During `find()`, the object ID sets matching each query value are retrieved. Then set operations like `union`, 
`intersect`, and `difference` are applied to get the matching object IDs. Finally, the object IDs are converted
to objects and returned.

In practice, FilterBox and FrozenFilterBox have more complexity, as they are optimized to have much better
memory usage and speed than a naive implementation. See the "how it works" pages for more detail:
 - [FilterBox](filterbox/mutable/how_it_works.md)
 - [ConcurrentFilterBox](filterbox/concurrent/how_it_works.md)
 - [FrozenFilterBox](filterbox/frozen/how_it_works.md)

### API Reference:

 - [FilterBox API](https://filterbox.readthedocs.io/en/latest/filterbox.mutable.html#filterbox.mutable.main.FilterBox)
 - [ConcurrentFilterBox API](https://filterbox.readthedocs.io/en/latest/filterbox.concurrent.html#filterbox.concurrent.main.ConcurrentFilterBox)
 - [FrozenFilterBox API](https://filterbox.readthedocs.io/en/latest/filterbox.frozen.html#filterbox.frozen.main.FrozenFilterBox)

### Related projects

FilterBox is a type of inverted index. It is optimized for its goal of finding in-memory Python objects.

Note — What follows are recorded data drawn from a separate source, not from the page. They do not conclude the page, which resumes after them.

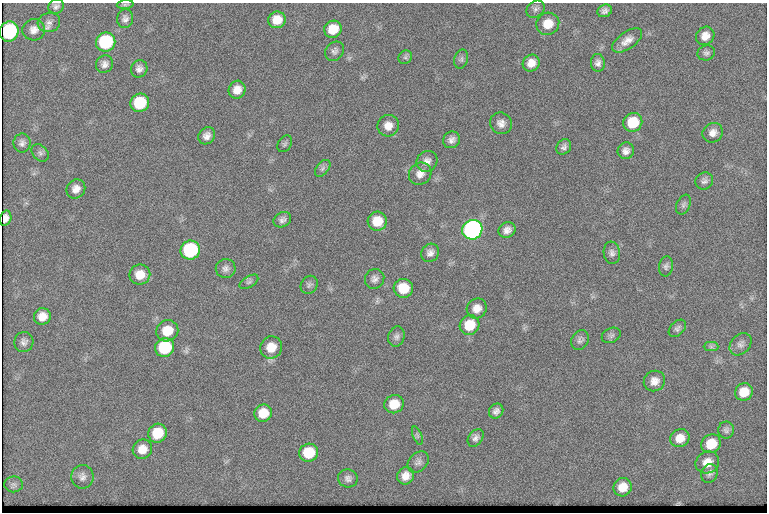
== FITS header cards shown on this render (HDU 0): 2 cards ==
NAXIS1  =                  765
NAXIS2  =                  510

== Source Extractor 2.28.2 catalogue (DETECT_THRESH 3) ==
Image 765 x 510 px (HDU 0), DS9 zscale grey, 1 PNG px = 1 image px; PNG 769 x 514 px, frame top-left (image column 1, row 510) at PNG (2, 3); each listed source drawn as its Kron ellipse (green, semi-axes under 4 px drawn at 4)
Background 125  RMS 6.8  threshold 20.5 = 3 sigma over >= 5 px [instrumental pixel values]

Other Python inverted index implementations are aimed at things like [vector search](https://pypi.org/project/rii/) and
[finding documents by words](https://pypi.org/project/nltk/). Outside of Python, ElasticSearch is a popular inverted
index search tool. Each of these has goals outside of FilterBox's niche; there are no plans to expand FilterBox towards
these functions.

____